* _Records provided_
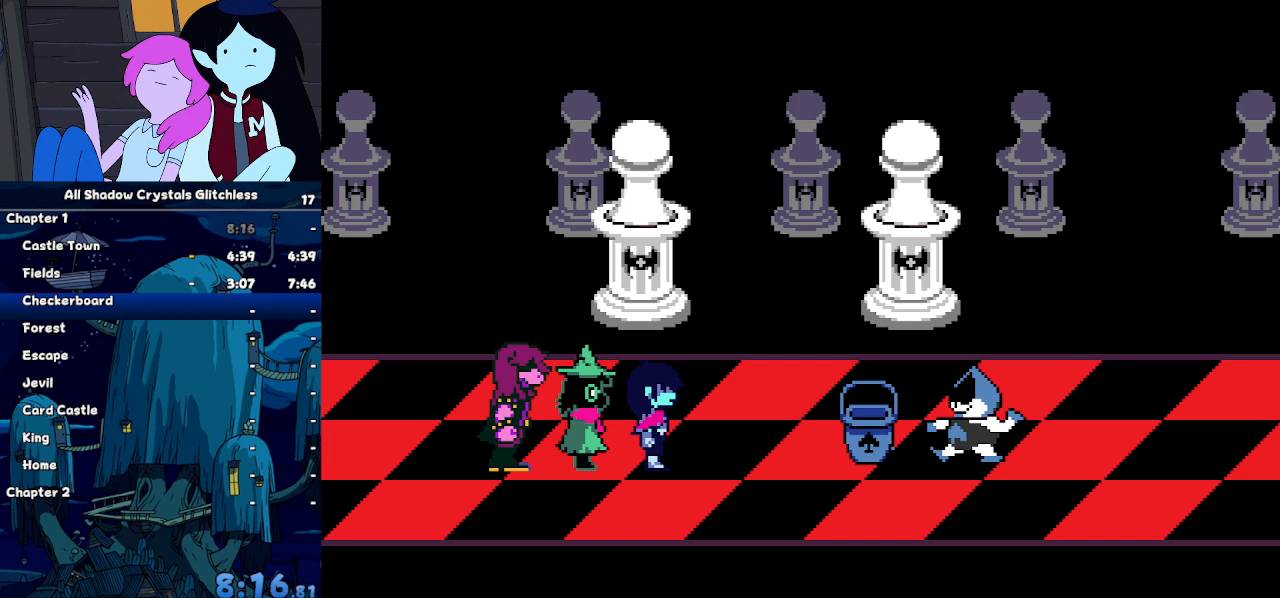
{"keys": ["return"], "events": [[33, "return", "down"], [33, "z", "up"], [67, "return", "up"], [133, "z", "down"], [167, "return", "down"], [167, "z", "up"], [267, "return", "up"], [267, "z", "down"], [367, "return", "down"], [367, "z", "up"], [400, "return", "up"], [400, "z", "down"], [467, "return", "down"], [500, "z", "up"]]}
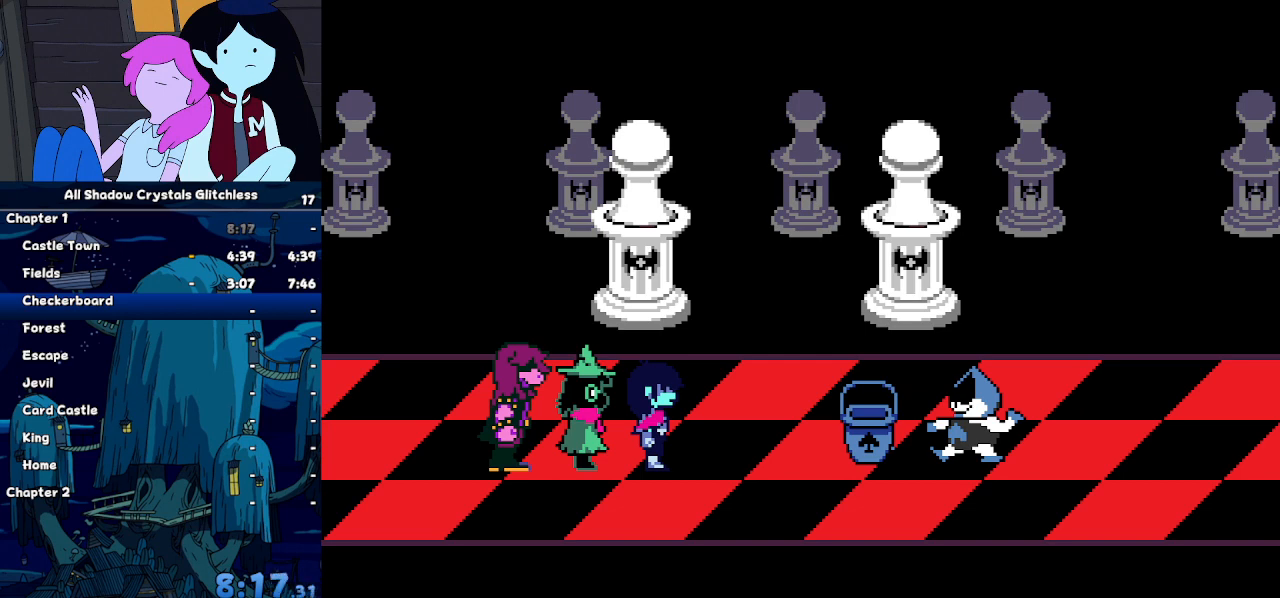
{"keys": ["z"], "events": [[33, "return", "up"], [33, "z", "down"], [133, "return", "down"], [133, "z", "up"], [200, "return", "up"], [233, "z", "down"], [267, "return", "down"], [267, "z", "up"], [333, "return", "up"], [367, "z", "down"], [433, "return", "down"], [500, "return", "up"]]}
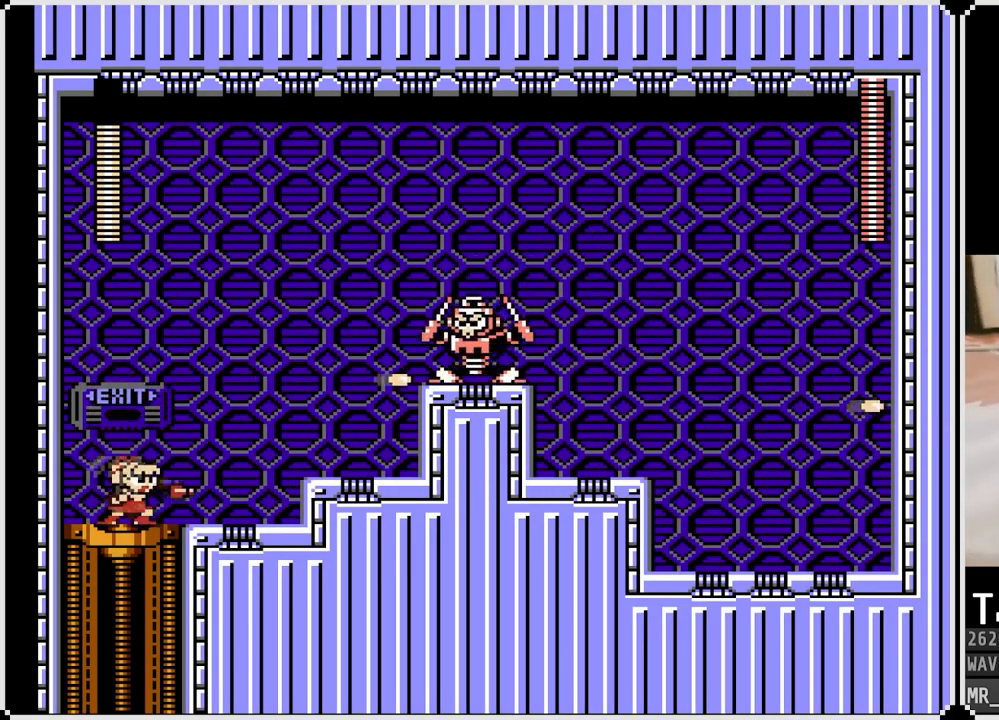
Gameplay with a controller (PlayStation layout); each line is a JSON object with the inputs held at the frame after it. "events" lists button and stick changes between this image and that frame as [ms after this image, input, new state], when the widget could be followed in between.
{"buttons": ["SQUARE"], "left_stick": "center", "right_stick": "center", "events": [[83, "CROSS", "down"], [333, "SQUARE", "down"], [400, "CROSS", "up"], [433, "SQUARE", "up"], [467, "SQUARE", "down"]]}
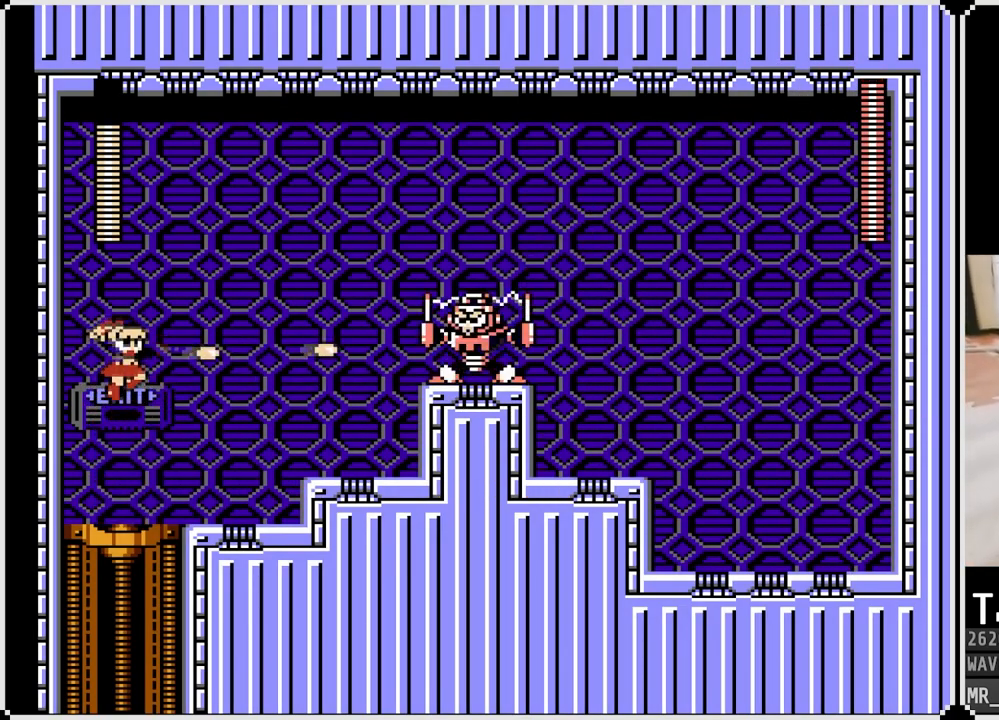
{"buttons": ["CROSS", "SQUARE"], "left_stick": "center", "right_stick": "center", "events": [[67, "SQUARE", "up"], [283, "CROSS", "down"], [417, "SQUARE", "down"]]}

* _Directions for this task_
In the entries above, which lines hold the string "keys"? Report all of them.

* _Response for this exercise_
{"keys": ["return"], "events": [[33, "return", "down"], [33, "z", "up"], [67, "return", "up"], [133, "z", "down"], [167, "return", "down"], [167, "z", "up"], [267, "return", "up"], [267, "z", "down"], [367, "return", "down"], [367, "z", "up"], [400, "return", "up"], [400, "z", "down"], [467, "return", "down"], [500, "z", "up"]]}
{"keys": ["z"], "events": [[33, "return", "up"], [33, "z", "down"], [133, "return", "down"], [133, "z", "up"], [200, "return", "up"], [233, "z", "down"], [267, "return", "down"], [267, "z", "up"], [333, "return", "up"], [367, "z", "down"], [433, "return", "down"], [500, "return", "up"]]}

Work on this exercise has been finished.